BP and Reliance

Economic growth, Oil markets
By Paul Hodges on 15-Oct-2007

BP and Reliance Industries are both powerhouses in their own fields. BP’s new CEO, Tony Hayward, has just given his first interview in the new job. Comparing, and contrasting, his comments with last week’s AGM statement by Reliance’s Chairman, Mukesh Ambani, is very revealing in terms of content as well as tone.

Hayward’s interview in the Financial Times showed him as making a decisive break with the Lord Browne era. He believes that the company had done a ‘fantastic job assembling a great set of assets, but a much poorer job in really making them run efficiently’. He also ‘admitted that morale at BP was poor, and that the company had been failing to recognise and reward excellence among its employees’.

Over the same period, of course, BP has divested much of their petchems business via the Innovene sale to INEOS. But according to Hayward, they have still managed to ‘increase the complexity of BP’s structure’, as a result of which ‘it is so tough to get things done’ within BP.

Ambani, of course, had no need to eat humble pie. He titled his talk ‘Towards a quantum leap’, and in it he set out the major changes now underway in Reliance’s portfolio. From small beginnings with a single polyester plant, Reliance is now the world leader.

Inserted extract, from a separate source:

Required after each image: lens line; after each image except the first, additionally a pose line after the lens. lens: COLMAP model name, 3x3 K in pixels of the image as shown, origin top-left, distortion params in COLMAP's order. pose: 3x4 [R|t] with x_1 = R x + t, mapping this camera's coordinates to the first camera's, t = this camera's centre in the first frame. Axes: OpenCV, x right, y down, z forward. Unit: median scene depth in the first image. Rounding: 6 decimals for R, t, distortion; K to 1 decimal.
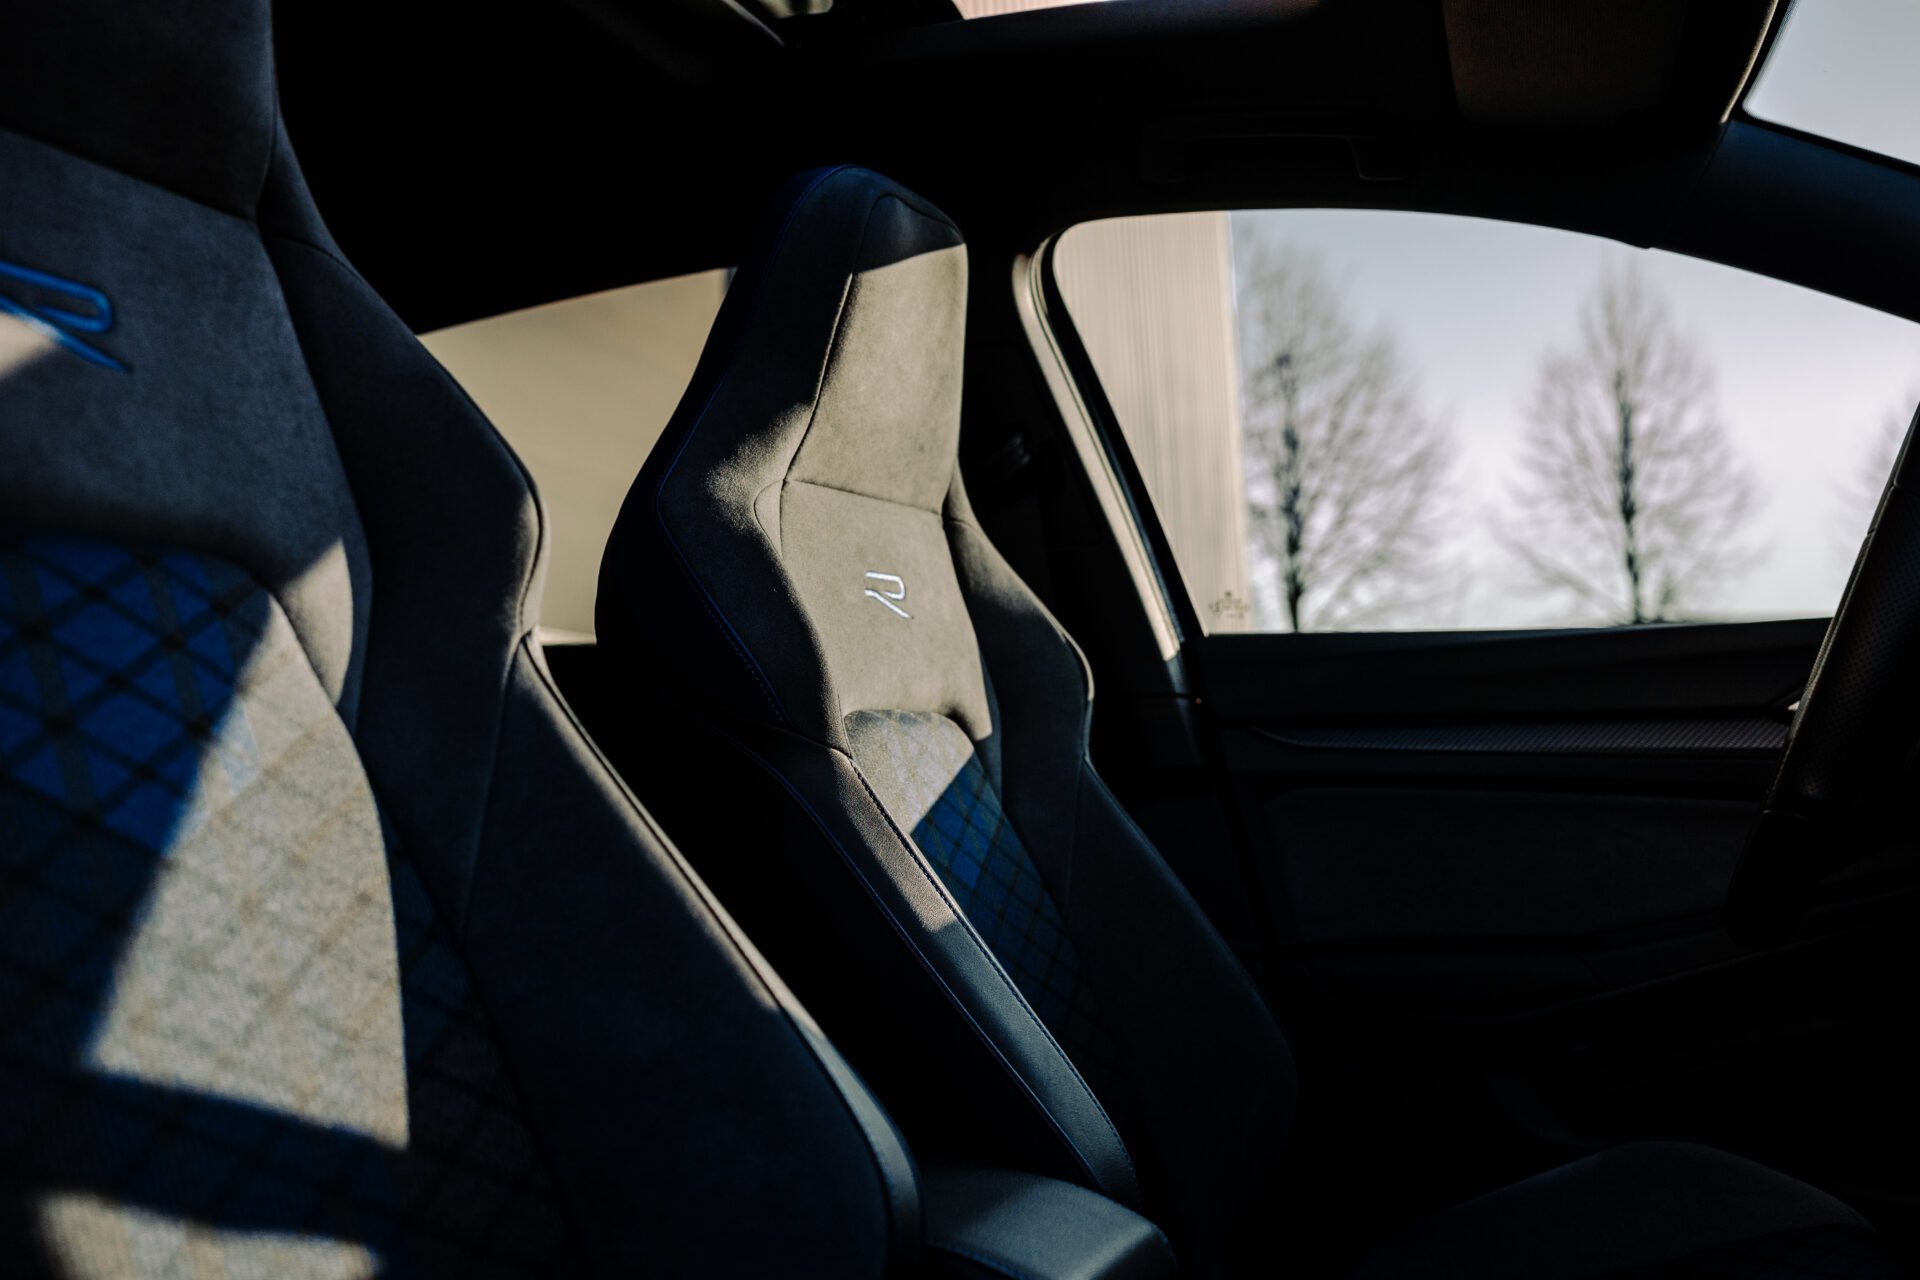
lens RADIAL K [[1830.3, 0, 970.3], [0, 1830.3, 646.6], [0, 0, 1]] dist [-0.184450, 0.219819]
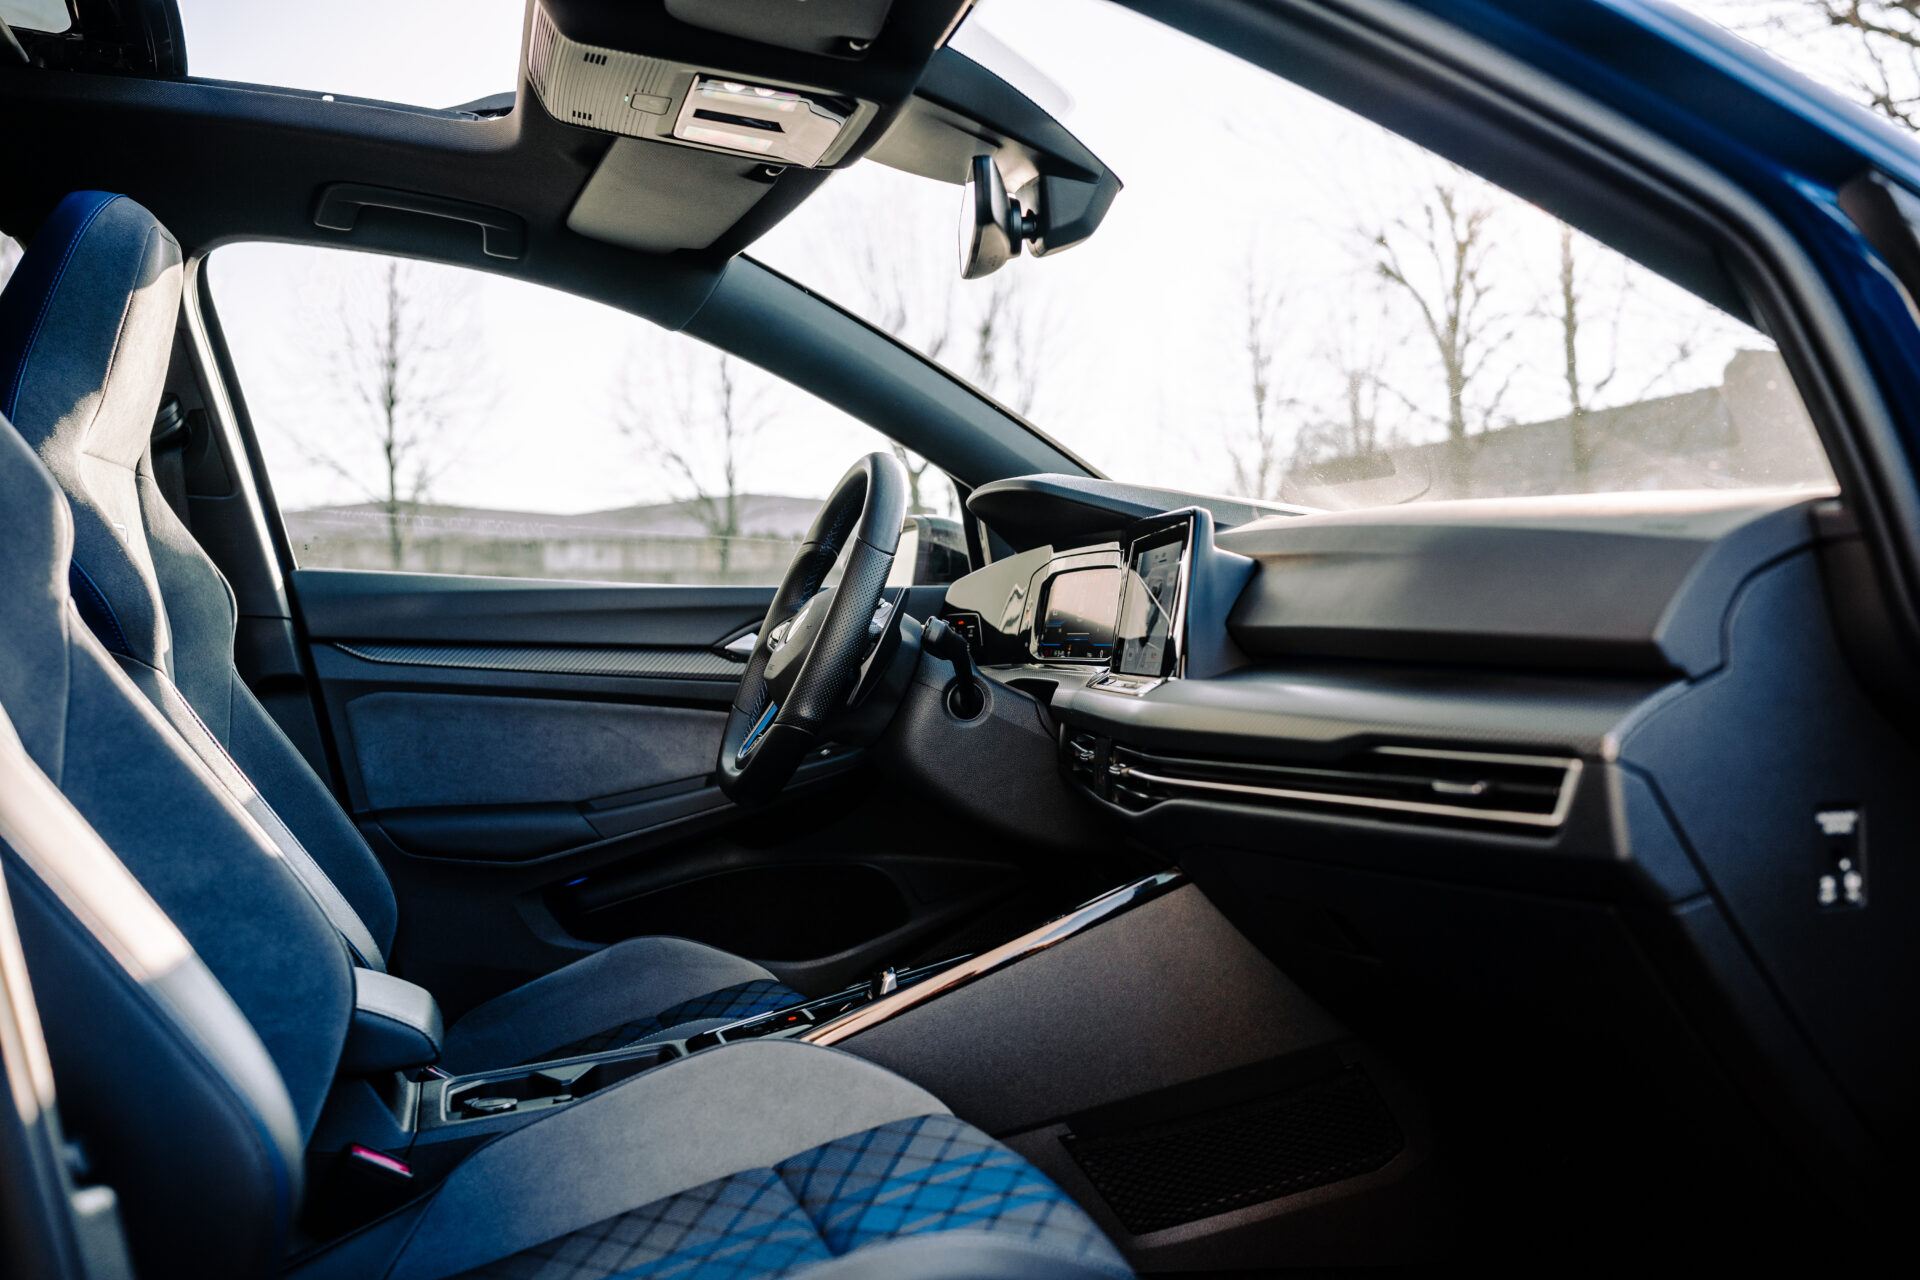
lens RADIAL K [[1830.3, 0, 970.3], [0, 1830.3, 646.6], [0, 0, 1]] dist [-0.184450, 0.219819]
pose [[0.775929, 0.026048, 0.630283, -0.299775], [-0.068977, 0.996660, 0.043727, -0.041104], [-0.627038, -0.077404, 0.775133, -0.267570]]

And Ambani announced a move from 1.9 MT to 4.5 MT of PX capacity, in association with the refinery expansion at Jamnagar.

The site will also feature 2 MT of new olefins capacity, with further expansion already planned. Ambani explained that the petchem business now aims to ‘follow the path to global leadership set by the polyester business’. Reliance has also become one of the top 20 private upstream companies in the world, and he revealed that they are now planning to invest a further $4bn to build on the success of the past 7 years.

But even Reliance now needs to make a number of major strategic shifts. Ambani accepts, for example, that although they have been able to focus on organic growth to date, ‘acquisition’ will have to become a more important part of their growth process. He also accepts this will require a shift in mind-set, towards ‘partnership’ and more JVs of the type carried out with Chevron in the Jamnagar refinery expansion.

What is interesting about both Hayward and Ambani’s viewpoints is the stress that they lay on operational expertise. Reliance’s success to date, like BP’s in the past, has been based upon their ability to deliver. To recapture excellence in this area must be Hayward’s objective for BP, if he is to achieve the turnaround he targets.